After 2011, several private banks left the Syrian market and temporarily closed their operations. There are currently 14 private banks operating in Syria. Their total assets as of the end of the first half of 2017 (more recent data are not available) amount to approximately USD billion. Some of the 14 private banks operating in Syria are unlikely to be able to provide financial loans for projects in the construction of Syrian infrastructure. Further developments do not indicate that the situation of the banks will improve in the near future. Banks backed by foreign shareholders from Lebanon, Jordan and the Persian Gulf countries are weakening their Syrian branches and limiting ties to Syrian partner entities. In 2018, a new institution was created in the banking sector – the Federation of Syrian Banks (FSB) – based in Damascus, which covers 20 Syrian banks, including state and Islamic banks. This new body defends the interests of all banking houses, proposes new solutions and measures, resolves disputes between banks and the state regulator. At the same time, the Banking Federation is supposed to provide advice to banking entities. The FSB does not have executive powers. The Federation may own movable and immovable property. Banks’ revenues and profits were largely generated from foreign exchange operations, which accounted for approximately 90%. Interest income, commissions and fees made up only a negligible part of the total income of Syrian private banks. The volume of reserves of the 3 Islamic private banks that operate on the principle of Sharia banking represents approximately half of all remaining private banks, with a share of 15% in 2010. Among the Islamic banks, Cham Bank reported the best results, increasing its assets by 87% in 2016. In terms of reserve volume, only 5 banks have assets higher than USD 350 million. This group includes Al-Baraka Bank, Banque Bemo Saudi Fransi, Syria International Islamic Bank, Bank of Syria and Overseas, and Cham Bank. Banks with less than $150 million in assets include Bank of Jordan Syria, Bank Al-Sharq, Syria Gulf Bank, Arab Bank Syria and Byblos Bank Syria.

Tax system

The not-so-transparent tax system in Syria forces us to state that there is no single and unified tax (on income), but rather several different types of taxes that are imposed by the government on different subjects for different services. Partial government decisions are then aimed at ensuring the income component of the budget by selecting higher funds or at the preference of various sectors in the form of investment incentives (e.g. reduction or elimination of tariffs in the case of new projects for a certain period). The Syrian tax system has built various other fees into the revenue component, e.g. fees related to the operation of diesel-powered passenger vehicles, license fees, etc. At the same time, the Syrian government is tightening customs procedures for imported goods. The purpose is to provide greater protection for domestic production and at the same time increase sanctions against illegal smuggling of goods.
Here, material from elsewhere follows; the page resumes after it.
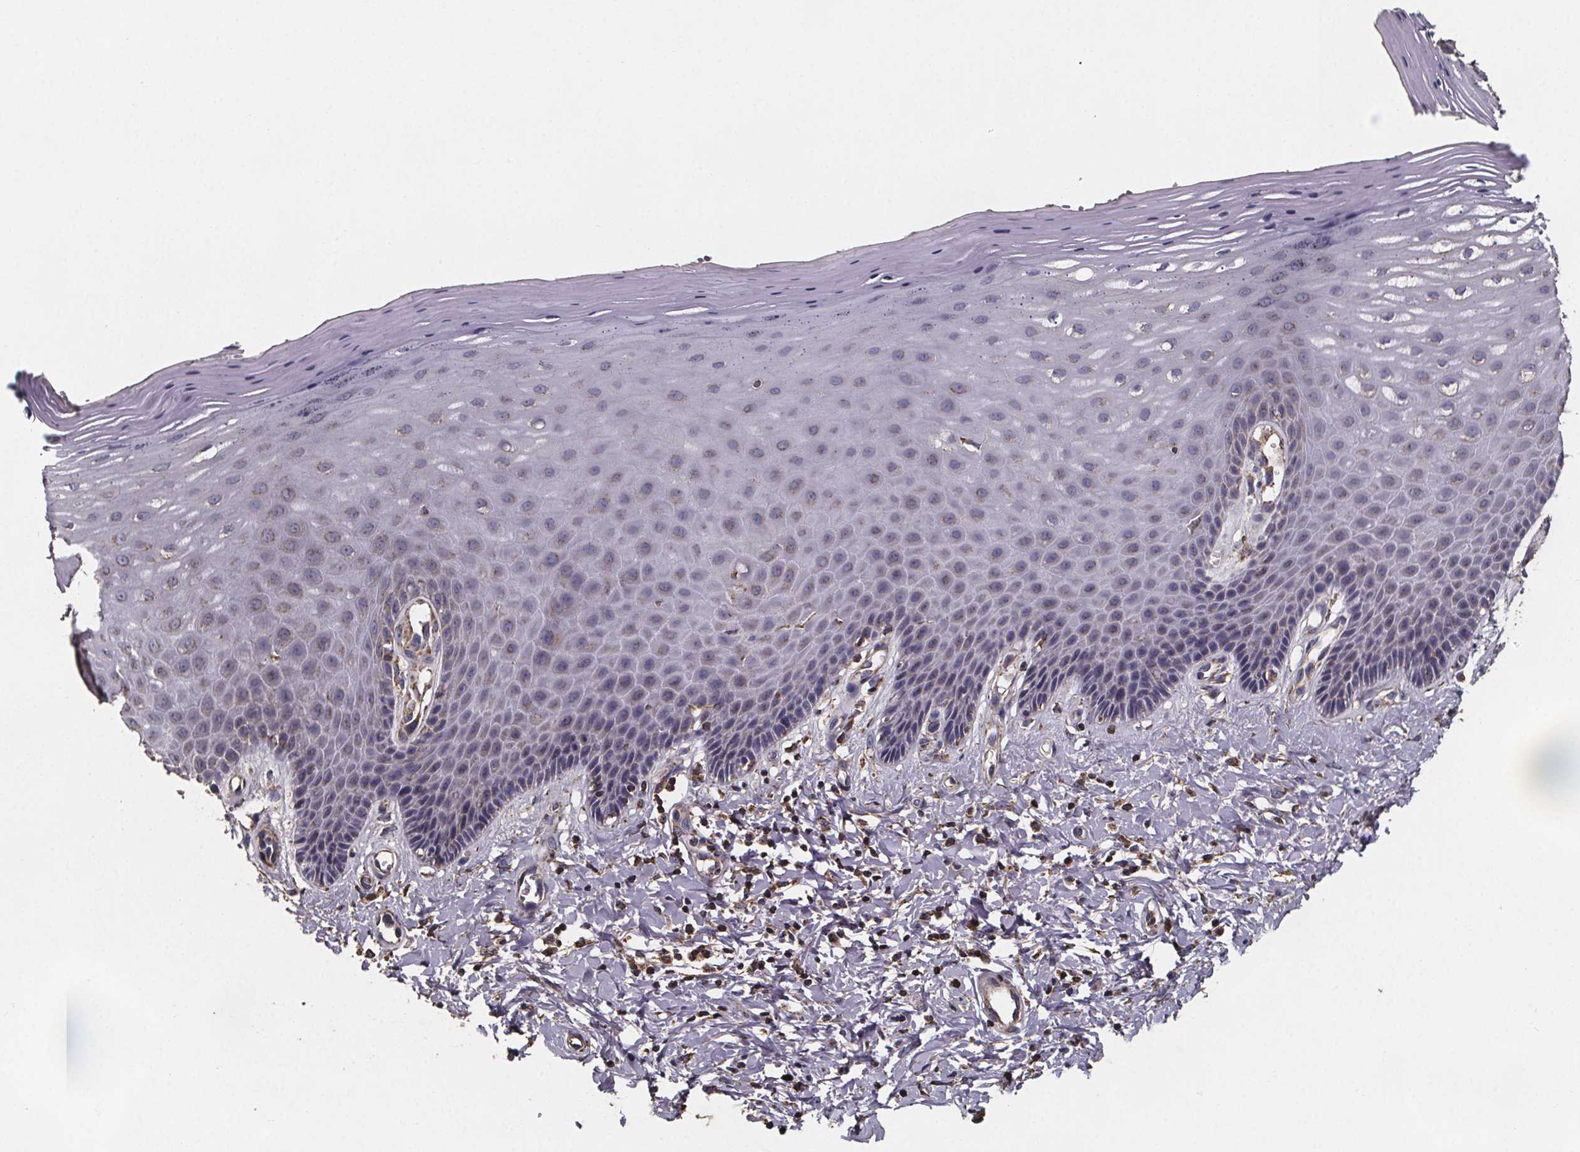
{"staining": {"intensity": "weak", "quantity": "<25%", "location": "cytoplasmic/membranous"}, "tissue": "vagina", "cell_type": "Squamous epithelial cells", "image_type": "normal", "snomed": [{"axis": "morphology", "description": "Normal tissue, NOS"}, {"axis": "topography", "description": "Vagina"}], "caption": "Squamous epithelial cells are negative for protein expression in normal human vagina. (Brightfield microscopy of DAB immunohistochemistry at high magnification).", "gene": "SLC35D2", "patient": {"sex": "female", "age": 83}}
Income tax: Includes taxes on the income of companies, self-employed persons and other self-employed taxpayers and also applies to non-residents operating in Syria according to local laws. It also applies to representatives of foreign companies, agencies representing national or foreign corporations, commercial and industrial enterprises owned by foreign entities, as well as to persons in an employment relationship with another entity. This group also includes tax on profits (23%) from securities trading, tax on granted loans, bank interest (7.5%), funds, insurance and lottery games. Tax rates 10% of gross income for the income category from 5,000 to 200,000 SYP, 15% of gross income for the income category from 200,000 to 500,000 SYP, 20% of gross income for the income category from 500,000 to 1,000,000 SYP, 24% of the gross income for the income category from 1,000,000 to 3,000,000 SYP, 28% of the gross income for the income category exceeding 3,000,000 SYP. The employer pays the state payroll tax in the range of 5% to 22% of the gross salary of each employee. The employee contributes 7% of his base salary to social insurance.